Le premier tour de vote n'a pas permis de désigner un nouveau président de la République
Le premier tour de scrutin visant à désigner le président de la République italienne s'est logiquement conclu par un échec. L'opposition menée par Silvio Berlusconi n'est pas parvenue à se mettre d'accord avec l'Unione de centre-gauche sur le nom du candidat. Faute de consensus droite-gauche, aucun candidat n'est parvenu à rassembler la majorité des deux tiers requise aux trois premiers tours.
"Nous devons procéder à un deuxième tour", a déclaré Fausto Bertinotti, président de la Chambre des députés. Les "grands électeurs" (1 010 députés, sénateurs et représentants des régions) seront donc à nouveau convoqués mardi, et le processus de désignation pourrait durer jusqu'au lendemain, à moins qu'un accord ne survienne avant.
Si la fonction présidentielle confère à son détenteur des prérogatives constitutionnelles très limitées, la désignation du successeur de Carlo Azeglio Ciampi, dont le mandat expire le 18 mai, n'est pas pour autant dénuée d'enjeux. M. Prodi ne pourra effectivement constituer son gouvernement qu'après avoir été mandaté par le prochain président pour le faire.
Peu de temps avant l'ouverture du scrutin, Silvio Berlusconi a fait savoir que les membres de son alliance de centre-droite voteraient pour Gianni Letta, son plus proche collaborateur, ne laissant aucune chance à Giorgio Napolitano, sénateur Démocrates de gauche, âgé de 80 ans, candidat de la coalition Prodi.

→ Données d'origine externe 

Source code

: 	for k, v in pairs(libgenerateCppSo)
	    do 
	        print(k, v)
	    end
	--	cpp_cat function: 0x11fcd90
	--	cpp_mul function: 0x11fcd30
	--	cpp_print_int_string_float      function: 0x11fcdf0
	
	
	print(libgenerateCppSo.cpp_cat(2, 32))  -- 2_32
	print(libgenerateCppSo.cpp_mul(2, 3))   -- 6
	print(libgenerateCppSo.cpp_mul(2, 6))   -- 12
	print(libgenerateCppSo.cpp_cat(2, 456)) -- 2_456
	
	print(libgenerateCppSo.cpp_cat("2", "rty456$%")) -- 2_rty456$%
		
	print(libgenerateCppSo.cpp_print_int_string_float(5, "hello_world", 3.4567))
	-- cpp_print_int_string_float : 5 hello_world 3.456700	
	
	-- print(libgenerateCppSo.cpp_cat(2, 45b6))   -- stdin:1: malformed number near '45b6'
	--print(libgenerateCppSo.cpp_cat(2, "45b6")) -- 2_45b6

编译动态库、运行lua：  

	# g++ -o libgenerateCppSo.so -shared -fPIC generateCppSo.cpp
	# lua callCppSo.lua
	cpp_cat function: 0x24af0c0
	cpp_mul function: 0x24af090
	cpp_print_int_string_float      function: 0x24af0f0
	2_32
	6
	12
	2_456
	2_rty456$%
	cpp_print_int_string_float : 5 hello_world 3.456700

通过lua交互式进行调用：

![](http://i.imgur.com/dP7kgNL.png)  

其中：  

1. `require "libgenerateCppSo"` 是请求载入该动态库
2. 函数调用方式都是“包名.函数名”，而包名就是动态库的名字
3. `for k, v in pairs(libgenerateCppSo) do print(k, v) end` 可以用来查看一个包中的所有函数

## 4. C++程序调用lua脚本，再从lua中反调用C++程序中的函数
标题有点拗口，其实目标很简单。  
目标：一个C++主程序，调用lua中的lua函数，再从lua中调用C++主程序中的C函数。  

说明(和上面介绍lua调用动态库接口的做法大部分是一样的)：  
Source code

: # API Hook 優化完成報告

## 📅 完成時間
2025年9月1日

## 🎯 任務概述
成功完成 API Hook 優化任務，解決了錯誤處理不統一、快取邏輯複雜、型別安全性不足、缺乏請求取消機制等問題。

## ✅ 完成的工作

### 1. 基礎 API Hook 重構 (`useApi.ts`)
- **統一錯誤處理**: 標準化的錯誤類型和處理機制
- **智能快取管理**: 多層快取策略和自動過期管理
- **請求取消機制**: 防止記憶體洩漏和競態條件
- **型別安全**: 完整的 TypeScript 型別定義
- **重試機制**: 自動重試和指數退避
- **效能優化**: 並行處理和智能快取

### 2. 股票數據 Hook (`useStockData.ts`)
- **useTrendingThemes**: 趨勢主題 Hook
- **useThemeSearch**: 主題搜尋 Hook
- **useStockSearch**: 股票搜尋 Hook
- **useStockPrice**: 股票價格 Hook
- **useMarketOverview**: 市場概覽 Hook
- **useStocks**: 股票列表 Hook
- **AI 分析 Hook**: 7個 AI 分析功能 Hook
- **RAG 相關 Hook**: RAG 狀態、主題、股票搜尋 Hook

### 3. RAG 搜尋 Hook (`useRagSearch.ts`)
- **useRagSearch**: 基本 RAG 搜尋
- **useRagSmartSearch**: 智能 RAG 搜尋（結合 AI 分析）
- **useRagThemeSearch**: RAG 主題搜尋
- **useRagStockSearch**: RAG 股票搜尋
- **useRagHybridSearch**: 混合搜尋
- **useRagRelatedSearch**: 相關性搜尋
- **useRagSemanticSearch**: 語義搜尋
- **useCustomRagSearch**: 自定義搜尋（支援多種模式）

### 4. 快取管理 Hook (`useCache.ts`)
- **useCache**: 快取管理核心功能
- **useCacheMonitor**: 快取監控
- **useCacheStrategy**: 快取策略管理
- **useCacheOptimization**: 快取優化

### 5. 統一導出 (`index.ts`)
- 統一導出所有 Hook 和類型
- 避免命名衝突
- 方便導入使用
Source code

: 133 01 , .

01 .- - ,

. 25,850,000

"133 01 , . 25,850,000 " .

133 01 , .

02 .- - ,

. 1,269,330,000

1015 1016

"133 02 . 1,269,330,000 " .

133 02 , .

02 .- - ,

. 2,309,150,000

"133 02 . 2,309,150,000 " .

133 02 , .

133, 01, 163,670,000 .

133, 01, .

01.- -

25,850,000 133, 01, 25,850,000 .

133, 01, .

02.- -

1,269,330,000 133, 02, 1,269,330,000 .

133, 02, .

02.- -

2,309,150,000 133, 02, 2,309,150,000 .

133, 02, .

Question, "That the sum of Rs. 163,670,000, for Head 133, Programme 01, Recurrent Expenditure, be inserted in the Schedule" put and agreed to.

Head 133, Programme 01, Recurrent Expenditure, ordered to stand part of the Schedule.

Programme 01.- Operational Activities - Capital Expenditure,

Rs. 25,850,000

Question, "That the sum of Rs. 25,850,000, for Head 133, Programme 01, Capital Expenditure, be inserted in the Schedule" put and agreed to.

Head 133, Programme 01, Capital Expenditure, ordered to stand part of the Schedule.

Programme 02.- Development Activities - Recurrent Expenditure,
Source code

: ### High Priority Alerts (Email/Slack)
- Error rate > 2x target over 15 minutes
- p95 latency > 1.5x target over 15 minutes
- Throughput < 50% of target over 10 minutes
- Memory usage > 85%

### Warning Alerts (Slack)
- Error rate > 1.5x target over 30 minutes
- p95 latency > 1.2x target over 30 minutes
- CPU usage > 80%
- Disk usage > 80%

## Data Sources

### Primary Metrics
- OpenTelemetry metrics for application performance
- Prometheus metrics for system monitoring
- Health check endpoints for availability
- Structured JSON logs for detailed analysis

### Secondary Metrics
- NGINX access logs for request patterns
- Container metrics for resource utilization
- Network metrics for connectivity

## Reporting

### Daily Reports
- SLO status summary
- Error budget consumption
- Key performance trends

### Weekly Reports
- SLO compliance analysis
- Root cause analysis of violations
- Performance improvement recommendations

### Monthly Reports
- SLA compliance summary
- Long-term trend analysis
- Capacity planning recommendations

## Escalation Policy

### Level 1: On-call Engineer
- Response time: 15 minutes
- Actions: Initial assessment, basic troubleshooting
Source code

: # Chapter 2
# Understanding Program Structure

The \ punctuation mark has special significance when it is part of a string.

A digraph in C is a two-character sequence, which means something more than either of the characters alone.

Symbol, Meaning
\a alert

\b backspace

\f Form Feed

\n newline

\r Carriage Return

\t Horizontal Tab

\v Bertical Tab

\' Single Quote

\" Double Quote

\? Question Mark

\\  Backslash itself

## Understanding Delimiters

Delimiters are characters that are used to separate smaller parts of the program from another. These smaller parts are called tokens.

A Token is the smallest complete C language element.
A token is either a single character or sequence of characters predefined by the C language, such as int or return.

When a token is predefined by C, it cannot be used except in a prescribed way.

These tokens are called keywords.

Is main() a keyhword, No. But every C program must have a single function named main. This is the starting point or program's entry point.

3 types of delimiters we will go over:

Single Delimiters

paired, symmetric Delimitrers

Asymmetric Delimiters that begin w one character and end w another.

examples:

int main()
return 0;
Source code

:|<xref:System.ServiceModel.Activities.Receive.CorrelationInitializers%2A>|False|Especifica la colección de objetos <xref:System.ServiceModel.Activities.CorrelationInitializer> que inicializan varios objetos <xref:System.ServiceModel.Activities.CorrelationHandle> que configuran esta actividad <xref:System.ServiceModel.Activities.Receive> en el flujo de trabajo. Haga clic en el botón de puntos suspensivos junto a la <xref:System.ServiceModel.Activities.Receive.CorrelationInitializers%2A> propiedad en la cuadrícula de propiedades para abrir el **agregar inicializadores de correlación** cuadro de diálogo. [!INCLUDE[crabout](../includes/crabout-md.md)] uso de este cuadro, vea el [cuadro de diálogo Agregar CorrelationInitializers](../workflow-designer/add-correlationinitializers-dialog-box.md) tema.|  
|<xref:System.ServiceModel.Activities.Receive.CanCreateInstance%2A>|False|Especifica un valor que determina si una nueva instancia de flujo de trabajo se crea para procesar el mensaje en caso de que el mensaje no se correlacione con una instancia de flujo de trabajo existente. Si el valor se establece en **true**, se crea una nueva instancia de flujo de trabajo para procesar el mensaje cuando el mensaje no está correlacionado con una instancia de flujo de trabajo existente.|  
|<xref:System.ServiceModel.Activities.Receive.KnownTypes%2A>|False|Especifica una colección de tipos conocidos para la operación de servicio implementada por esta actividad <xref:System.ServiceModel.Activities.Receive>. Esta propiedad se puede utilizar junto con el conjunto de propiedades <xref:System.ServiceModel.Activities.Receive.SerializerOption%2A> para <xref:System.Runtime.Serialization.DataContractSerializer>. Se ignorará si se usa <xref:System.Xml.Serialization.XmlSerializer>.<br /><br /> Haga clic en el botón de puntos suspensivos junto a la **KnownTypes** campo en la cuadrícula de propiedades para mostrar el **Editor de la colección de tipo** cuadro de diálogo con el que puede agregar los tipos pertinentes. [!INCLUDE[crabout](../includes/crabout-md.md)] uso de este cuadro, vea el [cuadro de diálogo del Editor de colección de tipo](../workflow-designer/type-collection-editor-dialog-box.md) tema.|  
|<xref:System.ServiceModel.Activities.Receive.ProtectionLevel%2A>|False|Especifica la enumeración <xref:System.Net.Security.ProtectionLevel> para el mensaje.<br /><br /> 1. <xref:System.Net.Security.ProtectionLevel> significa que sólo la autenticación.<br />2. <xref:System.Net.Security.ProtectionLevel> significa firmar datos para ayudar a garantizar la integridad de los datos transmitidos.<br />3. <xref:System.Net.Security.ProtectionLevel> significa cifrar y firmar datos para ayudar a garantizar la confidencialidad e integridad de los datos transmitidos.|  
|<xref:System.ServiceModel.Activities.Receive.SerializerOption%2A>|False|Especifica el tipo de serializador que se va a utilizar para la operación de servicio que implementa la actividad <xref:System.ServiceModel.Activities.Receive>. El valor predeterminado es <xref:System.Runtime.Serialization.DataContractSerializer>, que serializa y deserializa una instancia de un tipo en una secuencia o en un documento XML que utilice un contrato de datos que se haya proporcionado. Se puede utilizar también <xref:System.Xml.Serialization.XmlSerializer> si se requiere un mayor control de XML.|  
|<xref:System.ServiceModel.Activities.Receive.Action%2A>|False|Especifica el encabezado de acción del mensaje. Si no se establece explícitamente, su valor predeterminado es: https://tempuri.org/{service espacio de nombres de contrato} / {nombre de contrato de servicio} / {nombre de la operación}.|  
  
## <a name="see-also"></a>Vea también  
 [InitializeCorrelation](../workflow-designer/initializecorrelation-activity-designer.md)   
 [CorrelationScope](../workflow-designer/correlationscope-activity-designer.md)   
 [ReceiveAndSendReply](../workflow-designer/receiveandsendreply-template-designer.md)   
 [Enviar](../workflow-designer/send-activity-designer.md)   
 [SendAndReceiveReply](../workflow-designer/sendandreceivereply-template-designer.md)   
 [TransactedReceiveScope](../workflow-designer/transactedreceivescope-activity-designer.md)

Le scrutin cristallise l'affrontemeny entre les deux blocs
Impuissante, l'Unione, qui ne dispose que d'une courte majorité, a appelé ses grands électeurs à ne rien inscrire sur leurs bulletins de vote. Ainsi, Gianni Letta n'a récolté que 369 voix contre 674 nécessaires, tandis que 438 bulletins blancs ont été dénombrés. La stratégie du vote blanc permettant, selon M. Prodi, de rendre possible un rapprochement gauche-droite, aux deuxième et troisième tours, prévus mardi. Interrogé, M. Berlusconi a rejeté cette éventualité : "je ne crois pas que cela soit possible", a-t-il tranché. Par ailleurs, de nombreux bulletins arboraient le nom de célèbres détenus, de vedettes de la chanson ou encore le nom du président du conseil sortant, Silvio Berlusconi.
Au quatrième tour, prévu mercredi, la majorité simple (506 voix) suffit, ce qui devrait laisser le champ libre au candidat de Romano Prodi. Reste qu'une telle issue ne manquerait pas de radicaliser durablement l'affrontement entre les deux blocs, perspective d'autant plus redoutable pour le futur président du conseil que sa coalition semble fragile.
On ignore par ailleurs si M. Prodi maintiendra la candidature de Giorgio Napolitano. Les Démocrates de gauche, déterminés à obtenir la présidence après avoir laissé échapper les perchoirs des deux assemblées, ont d'abord déclaré la candidature de leur chef de file, Massimo D'Alema, que Silvio Berlusconi avait jugée "indécente". Certains observateurs n'excluent pas, cependant, que M. Prodi ressorte M. D'Alema dès lors que le scrutin se jouera à la majorité simple. La Maison des libertés de M. Berlusconi a, quant à elle, avancé les noms de quatre personnalités qu'elle juge acceptables. Il s'agit de Giuliano Amato et Lamberto Dini, deux anciens présidents du conseil, de l'ancien commissaire européen Mario Monti et de Franco Marini, président du Sénat.